» **WHAT THE EXERCISE ASKS**
From the first line of the entries down through the line containing "v(-0.38, 0) *", set out each line as an item in a numbered list, leaving out blank lines and pictures.

» **GIVEN DATA**

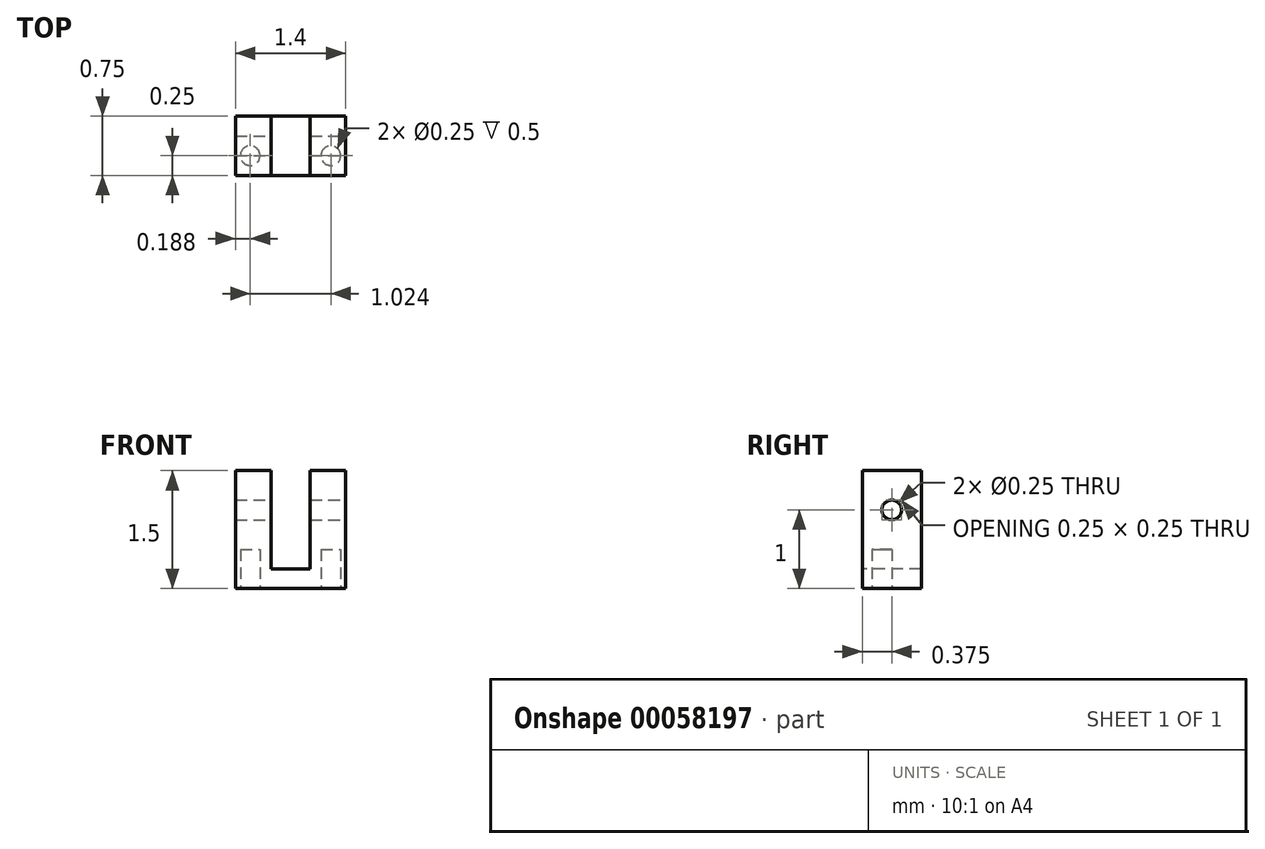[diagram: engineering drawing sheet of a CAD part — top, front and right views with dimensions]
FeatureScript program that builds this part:
annotation { "Feature Type Name" : "Feature", "Feature Type Description" : "" }
export const myFeature = defineFeature(function(context is Context, id is Id, definition is map)
    precondition{}
    {
        {
            var Q0;
            Q0=qCreatedBy(makeId("Front.planeOp"),FACE);
            var sketch = newSketch(context, id + "F0", { "sketchPlane" : qUnion([Q0])});
            skLineSegment(sketch, "E0.bottom", {"start": v(0, 0) * mm, "end": v(1.4, 0) * mm});
            skLineSegment(sketch, "E0.top", {"start": v(0, -1.5) * mm, "end": v(1.4, -1.5) * mm});
            skLineSegment(sketch, "E0.left", {"start": v(0, 0) * mm, "end": v(0, -1.5) * mm});
            skLineSegment(sketch, "E0.right", {"start": v(1.4, 0) * mm, "end": v(1.4, -1.5) * mm});
            skSolve(sketch);
        }
        {
            var Q0;
            Q0 = qSketchRegion(id + "F0", true);
            var Q1;
            Q1=makeQuery(id+"F0.imprint","IMPRINT",FACE,{"disambiguationData":[TD([[makeQuery(id+"F0.imprint","IMPRINT",EDGE,{"derivedFrom":sQuery(id+"F0.wireOp",EDGE,"E0.bottom")}),-1.0]])]});
            extrude(context, id + "F1", {"entities" : qUnion([Q0, Q1]), "depth" : 0.75 * mm});
        }
        {
            var Q0;
            Q0=makeQuery(id+"F1.opExtrude","SWEPT_FACE",FACE,{"disambiguationData":[OSD([sQuery(id+"F0.wireOp",EDGE,"E0.right")])]});
            var sketch = newSketch(context, id + "F2", { "sketchPlane" : qUnion([Q0])});
            skLineSegment(sketch, "E1", {"start": v(0, 0) * mm, "end": v(-0.38, 0) * mm});
            skCircle(sketch, "E2", {"center": v(-0.38, -0.5) * mm, "radius": 0.12 * mm});
            skLineSegment(sketch, "E3", {"start": v(-0.38, -0.5) * mm, "end": v(-0.38, -1.5) * mm});
            skSolve(sketch);
        }
        {
            var Q0;
            Q0 = qSketchRegion(id + "F2", true);
            extrude(context, id + "F3", {"entities" : qUnion([Q0]), "operationType" : NewBodyOperationType.REMOVE, "oppositeDirection" : true, "depth" : 25 * mm});
        }
        {
            var Q0;
            Q0=makeQuery(id+"F1.opExtrude","CAP_FACE",FACE,{"disambiguationData":[OSD([sQuery(id+"F0.wireOp",EDGE,"E0.bottom"),sQuery(id+"F0.wireOp",EDGE,"E0.top"),sQuery(id+"F0.wireOp",EDGE,"E0.left"),sQuery(id+"F0.wireOp",EDGE,"E0.right")])],"isStart":false});
            var sketch = newSketch(context, id + "F4", { "sketchPlane" : qUnion([Q0])});
            skLineSegment(sketch, "E4", {"start": v(1.4, 0) * mm, "end": v(0.95, 0) * mm});
            skLineSegment(sketch, "E5", {"start": v(0.95, 0) * mm, "end": v(0.95, -1.25) * mm});
            skLineSegment(sketch, "E6", {"start": v(0, 0) * mm, "end": v(0.45, 0) * mm});
            skLineSegment(sketch, "E7", {"start": v(0.45, 0) * mm, "end": v(0.45, -1.25) * mm});
            skLineSegment(sketch, "E8", {"start": v(0.45, -1.25) * mm, "end": v(0.95, -1.25) * mm});
            skSolve(sketch);
        }
        {
            var Q0;
            Q0 = qSketchRegion(id + "F4", true);
            var Q1;
            {var subQ0=sQuery(id+"F4.wireOp",EDGE,"E5");Q1=makeQuery(id+"F4.imprint","IMPRINT",FACE,{"disambiguationData":[TD([[makeQuery(id+"F4.imprint","IMPRINT",EDGE,{"derivedFrom":subQ0}),-1.0]])]});}
            extrude(context, id + "F5", {"entities" : qUnion([Q0, Q1]), "operationType" : NewBodyOperationType.REMOVE, "oppositeDirection" : true, "depth" : 25 * mm});
        }
        {
            var Q0;
            Q0=makeQuery(id+"F1.opExtrude","SWEPT_FACE",FACE,{"disambiguationData":[OSD([sQuery(id+"F0.wireOp",EDGE,"E0.top")])]});
            var sketch = newSketch(context, id + "F6", { "sketchPlane" : qUnion([Q0])});
            skLineSegment(sketch, "E9", {"start": v(1.4, 0.75) * mm, "end": v(1.21, 0.75) * mm});
            skLineSegment(sketch, "E10", {"start": v(0, 0.75) * mm, "end": v(0.19, 0.75) * mm});
            skLineSegment(sketch, "E11", {"start": v(0, 0.75) * mm, "end": v(0, 0.5) * mm});
            skLineSegment(sketch, "E12", {"start": v(1.4, 0.75) * mm, "end": v(1.4, 0.5) * mm});
            skCircle(sketch, "E13", {"center": v(0.19, 0.5) * mm, "radius": 0.12 * mm});
            skCircle(sketch, "E14", {"center": v(1.21, 0.5) * mm, "radius": 0.12 * mm});
            skSolve(sketch);
        }
        {
            var Q0;
            Q0 = qSketchRegion(id + "F6", true);
            var Q1;
            Q1=makeQuery(id+"F6.imprint","IMPRINT",FACE,{"disambiguationData":[TD([[makeQuery(id+"F6.imprint","IMPRINT",EDGE,{"derivedFrom":sQuery(id+"F6.wireOp",EDGE,"E13")}),1.0]])]});
            extrude(context, id + "F7", {"entities" : qUnion([Q0, Q1]), "operationType" : NewBodyOperationType.REMOVE, "oppositeDirection" : true, "depth" : 0.5 * mm});
        }
    });
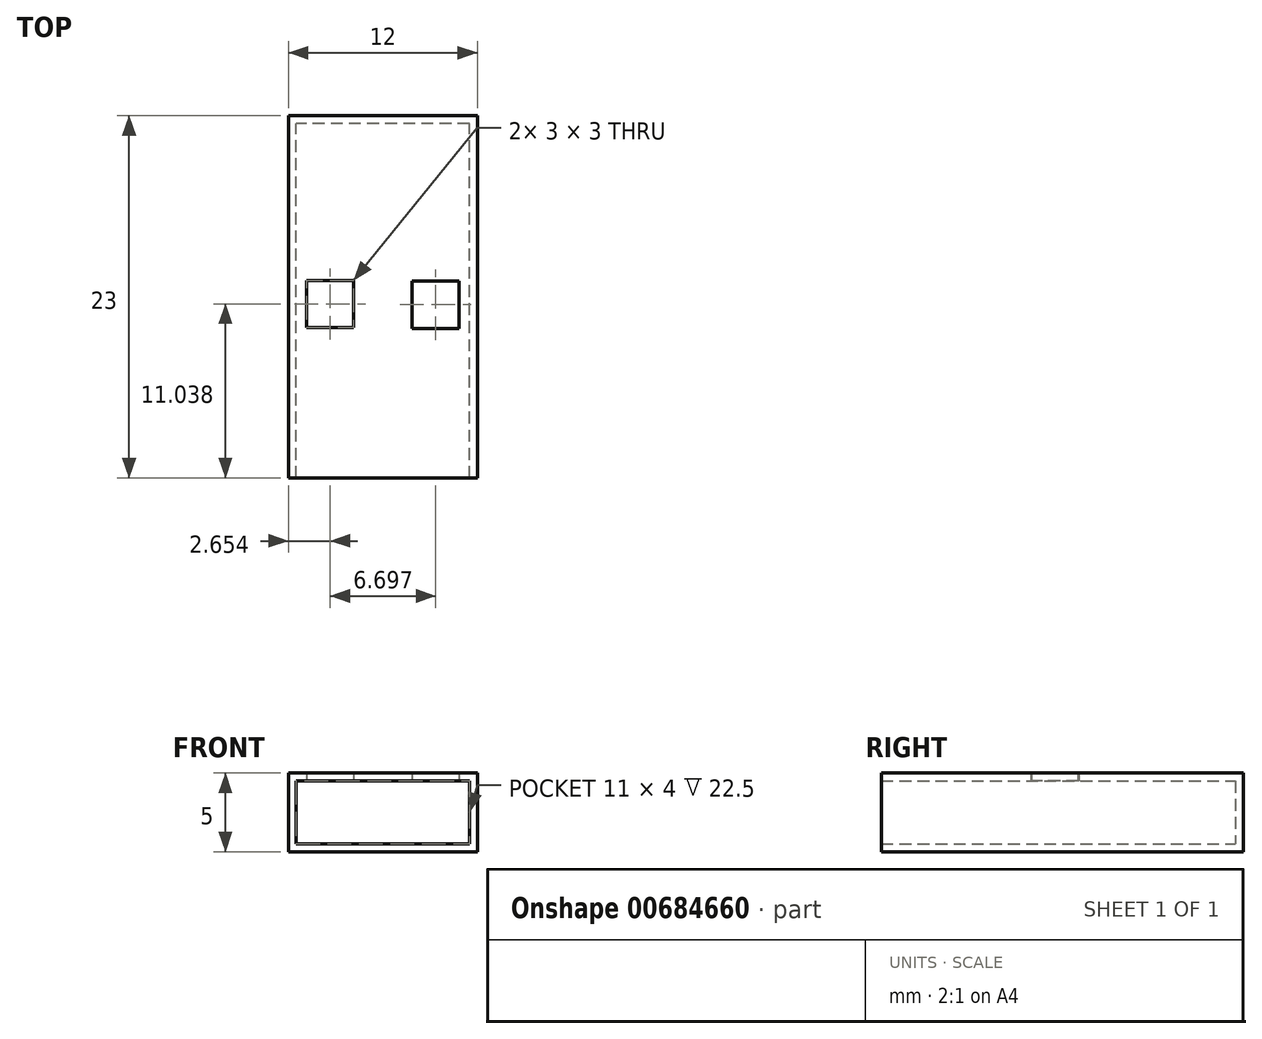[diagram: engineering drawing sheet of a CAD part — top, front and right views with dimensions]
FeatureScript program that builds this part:
annotation { "Feature Type Name" : "Feature", "Feature Type Description" : "" }
export const myFeature = defineFeature(function(context is Context, id is Id, definition is map)
    precondition{}
    {
        {
            var Q0;
            Q0=qCreatedBy(makeId("Front.planeOp"),FACE);
            var sketch = newSketch(context, id + "F0", { "sketchPlane" : qUnion([Q0])});
            skLineSegment(sketch, "E0.bottom", {"start": v(6, 2.5) * mm, "end": v(-6, 2.5) * mm});
            skLineSegment(sketch, "E0.top", {"start": v(6, -2.5) * mm, "end": v(-6, -2.5) * mm});
            skLineSegment(sketch, "E0.left", {"start": v(6, 2.5) * mm, "end": v(6, -2.5) * mm});
            skLineSegment(sketch, "E0.right", {"start": v(-6, 2.5) * mm, "end": v(-6, -2.5) * mm});
            skPoint(sketch, "E0.middle", {"position": v(0, 0) * mm});
            skSolve(sketch);
        }
        {
            var Q0;
            Q0=makeQuery(id+"F0.imprint","IMPRINT",FACE,{"disambiguationData":[TD([[makeQuery(id+"F0.imprint","IMPRINT",EDGE,{"derivedFrom":sQuery(id+"F0.wireOp",EDGE,"E0.bottom")}),1.0]])]});
            extrude(context, id + "F1", {"entities" : qUnion([Q0]), "depth" : 23 * mm, "offsetDistance" : 25 * mm});
        }
        {
            var Q0;
            Q0=makeQuery(id+"F1.opExtrude","CAP_FACE",FACE,{"disambiguationData":[OSD([sQuery(id+"F0.wireOp",EDGE,"E0.bottom"),sQuery(id+"F0.wireOp",EDGE,"E0.top"),sQuery(id+"F0.wireOp",EDGE,"E0.left"),sQuery(id+"F0.wireOp",EDGE,"E0.right")])],"isStart":false});
            shell(context, id + "F2", {"entities" : qUnion([Q0]), "thickness" : 0.5 * mm});
        }
        {
            var Q0;
            Q0=qCreatedBy(makeId("Top.planeOp"),FACE);
            var sketch = newSketch(context, id + "F3", { "sketchPlane" : qUnion([Q0])});
            skLineSegment(sketch, "E1.bottom", {"start": v(-4.85, -10.46) * mm, "end": v(-1.85, -10.46) * mm});
            skLineSegment(sketch, "E1.top", {"start": v(-4.85, -13.46) * mm, "end": v(-1.85, -13.46) * mm});
            skLineSegment(sketch, "E1.left", {"start": v(-4.85, -10.46) * mm, "end": v(-4.85, -13.46) * mm});
            skLineSegment(sketch, "E1.right", {"start": v(-1.85, -10.46) * mm, "end": v(-1.85, -13.46) * mm});
            skSolve(sketch);
        }
        {
            var Q0;
            Q0 = qSketchRegion(id + "F3", true);
            extrude(context, id + "F4", {"entities" : qUnion([Q0]), "operationType" : NewBodyOperationType.REMOVE, "depth" : 4.2 * mm, "offsetDistance" : 25 * mm});
        }
        {
            var Q0;
            Q0=qCreatedBy(makeId("Top.planeOp"),FACE);
            var sketch = newSketch(context, id + "F5", { "sketchPlane" : qUnion([Q0])});
            skLineSegment(sketch, "E2.bottom", {"start": v(1.85, -10.5) * mm, "end": v(4.85, -10.5) * mm});
            skLineSegment(sketch, "E2.top", {"start": v(1.85, -13.5) * mm, "end": v(4.85, -13.5) * mm});
            skLineSegment(sketch, "E2.left", {"start": v(1.85, -10.5) * mm, "end": v(1.85, -13.5) * mm});
            skLineSegment(sketch, "E2.right", {"start": v(4.85, -10.5) * mm, "end": v(4.85, -13.5) * mm});
            skSolve(sketch);
        }
        {
            var Q0;
            Q0 = qSketchRegion(id + "F5", true);
            extrude(context, id + "F6", {"entities" : qUnion([Q0]), "operationType" : NewBodyOperationType.REMOVE, "depth" : 6.2 * mm, "offsetDistance" : 25 * mm});
        }
    });
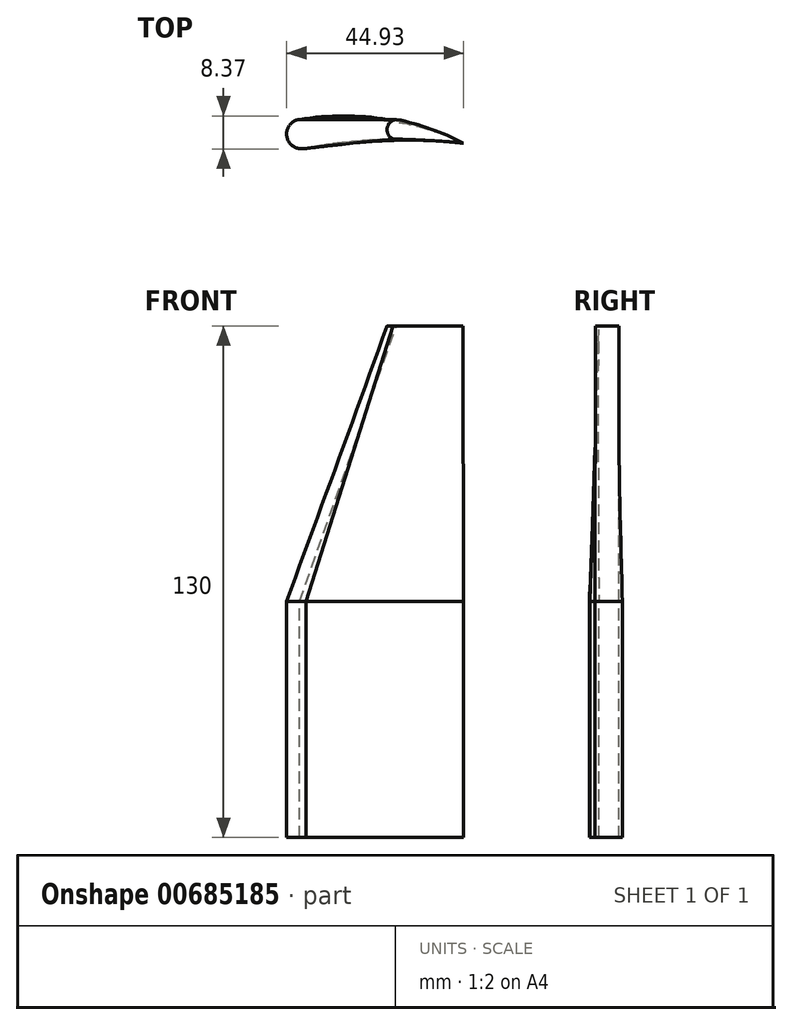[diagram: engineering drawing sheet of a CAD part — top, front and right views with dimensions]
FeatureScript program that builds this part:
annotation { "Feature Type Name" : "Feature", "Feature Type Description" : "" }
export const myFeature = defineFeature(function(context is Context, id is Id, definition is map)
    precondition{}
    {
        {
            var Q0;
            Q0=qCreatedBy(makeId("Top.planeOp"),FACE);
            var sketch = newSketch(context, id + "F0", { "sketchPlane" : qUnion([Q0])});
            skArc(sketch, "E0", {"start": v(41.6, -6.07) * mm, "mid": v(21.27, 0.15) * mm, "end": v(0, 0) * mm});
            skArc(sketch, "E1", {"start": v(0, 0) * mm, "mid": v(-3.24, -4.5) * mm, "end": v(1.55, -7.3) * mm});
            skArc(sketch, "E2", {"start": v(41.6, -6.07) * mm, "mid": v(21.53, -5.15) * mm, "end": v(1.55, -7.3) * mm});
            skSolve(sketch);
        }
        {
            var Q0;
            Q0=makeQuery(id+"F0.imprint","IMPRINT",FACE,{"disambiguationData":[TD([[makeQuery(id+"F0.imprint","IMPRINT",EDGE,{"derivedFrom":sQuery(id+"F0.wireOp",EDGE,"E0")}),1.0]])]});
            cPlane(context, id + "F1", {"entities" : qUnion([Q0]), "cplaneType" : CPlaneType.OFFSET, "offset" : 60 * mm, "width" : 150 * mm, "height" : 150 * mm});
        }
        {
            var Q0;
            Q0=qCreatedBy(id+"F1.planeOp",FACE);
            var sketch = newSketch(context, id + "F2", { "sketchPlane" : qUnion([Q0])});
            skArc(sketch, "E3.0", {"start": v(0, 0) * mm, "mid": v(-3.24, -4.5) * mm, "end": v(1.55, -7.3) * mm});
            skArc(sketch, "E3.1", {"start": v(41.6, -6.07) * mm, "mid": v(21.53, -5.15) * mm, "end": v(1.55, -7.3) * mm});
            skArc(sketch, "E3.2", {"start": v(41.6, -6.07) * mm, "mid": v(21.27, 0.15) * mm, "end": v(0, 0) * mm});
            skSolve(sketch);
        }
        {
            var Q0;
            Q0=qCreatedBy(id+"F1.planeOp",FACE);
            cPlane(context, id + "F3", {"entities" : qUnion([Q0]), "cplaneType" : CPlaneType.OFFSET, "offset" : 70 * mm, "width" : 150 * mm, "height" : 150 * mm});
        }
        {
            var Q0;
            Q0=makeQuery(id+"F0.imprint","IMPRINT",FACE,{"disambiguationData":[TD([[makeQuery(id+"F0.imprint","IMPRINT",EDGE,{"derivedFrom":sQuery(id+"F0.wireOp",EDGE,"E0")}),1.0]])]});
            var Q1;
            Q1=makeQuery(id+"F2.imprint","IMPRINT",FACE,{"disambiguationData":[TD([[makeQuery(id+"F2.imprint","IMPRINT",EDGE,{"derivedFrom":sQuery(id+"F2.wireOp",EDGE,"E3.0")}),1.0]])]});
            loft(context, id + "F4", {"sheetProfilesArray" : [{ "sheetProfileEntities" : qUnion([Q0]) }, { "sheetProfileEntities" : qUnion([Q1]) }]});
        }
        {
            var Q0;
            Q0=qCreatedBy(id+"F3.planeOp",FACE);
            var sketch = newSketch(context, id + "F5", { "sketchPlane" : qUnion([Q0])});
            skArc(sketch, "E4", {"start": v(41.52, -5.98) * mm, "mid": v(33.27, -2.41) * mm, "end": v(24.6, 0) * mm});
            skArc(sketch, "E5", {"start": v(24.6, 0) * mm, "mid": v(22.22, -2.16) * mm, "end": v(23.73, -5) * mm});
            skArc(sketch, "E6", {"start": v(41.52, -5.98) * mm, "mid": v(32.63, -5.35) * mm, "end": v(23.73, -5) * mm});
            skSolve(sketch);
        }
        {
            var Q0;
            Q0=makeQuery(id+"F4.opLoft","CAP_FACE",FACE,{"disambiguationData":[OSD([makeQuery(id+"F2.imprint","IMPRINT",FACE,{"disambiguationData":[TD([[makeQuery(id+"F2.imprint","IMPRINT",EDGE,{"derivedFrom":sQuery(id+"F2.wireOp",EDGE,"E3.0")}),1.0]])]})])],"isStart":true});
            var Q1;
            Q1=makeQuery(id+"F5.imprint","IMPRINT",FACE,{"disambiguationData":[TD([[makeQuery(id+"F5.imprint","IMPRINT",EDGE,{"derivedFrom":sQuery(id+"F5.wireOp",EDGE,"E4")}),1.0]])]});
            loft(context, id + "F6", {"sheetProfilesArray" : [{ "sheetProfileEntities" : qUnion([Q0]) }, { "sheetProfileEntities" : qUnion([Q1]) }]});
        }
    });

» **EXERCISE SOLUTION**
1. [diagram: engineering drawing sheet of a CAD part — top, front and right views with dimensions]
2. FeatureScript program that builds this part:
3. annotation { "Feature Type Name" : "Feature", "Feature Type Description" : "" }
4. export const myFeature = defineFeature(function(context is Context, id is Id, definition is map)
5.     precondition{}
6.     {
7.         {
8.             var Q0;
9.             Q0=qCreatedBy(makeId("Front.planeOp"),FACE);
10.             var sketch = newSketch(context, id + "F0", { "sketchPlane" : qUnion([Q0])});
11.             skLineSegment(sketch, "E0.bottom", {"start": v(0, 0) * mm, "end": v(1.4, 0) * mm});
12.             skLineSegment(sketch, "E0.top", {"start": v(0, -1.5) * mm, "end": v(1.4, -1.5) * mm});
13.             skLineSegment(sketch, "E0.left", {"start": v(0, 0) * mm, "end": v(0, -1.5) * mm});
14.             skLineSegment(sketch, "E0.right", {"start": v(1.4, 0) * mm, "end": v(1.4, -1.5) * mm});
15.             skSolve(sketch);
16.         }
17.         {
18.             var Q0;
19.             Q0 = qSketchRegion(id + "F0", true);
20.             var Q1;
21.             Q1=makeQuery(id+"F0.imprint","IMPRINT",FACE,{"disambiguationData":[TD([[makeQuery(id+"F0.imprint","IMPRINT",EDGE,{"derivedFrom":sQuery(id+"F0.wireOp",EDGE,"E0.bottom")}),-1.0]])]});
22.             extrude(context, id + "F1", {"entities" : qUnion([Q0, Q1]), "depth" : 0.75 * mm});
23.         }
24.         {
25.             var Q0;
26.             Q0=makeQuery(id+"F1.opExtrude","SWEPT_FACE",FACE,{"disambiguationData":[OSD([sQuery(id+"F0.wireOp",EDGE,"E0.right")])]});
27.             var sketch = newSketch(context, id + "F2", { "sketchPlane" : qUnion([Q0])});
28.             skLineSegment(sketch, "E1", {"start": v(0, 0) * mm, "end": v(-0.38, 0) * mm});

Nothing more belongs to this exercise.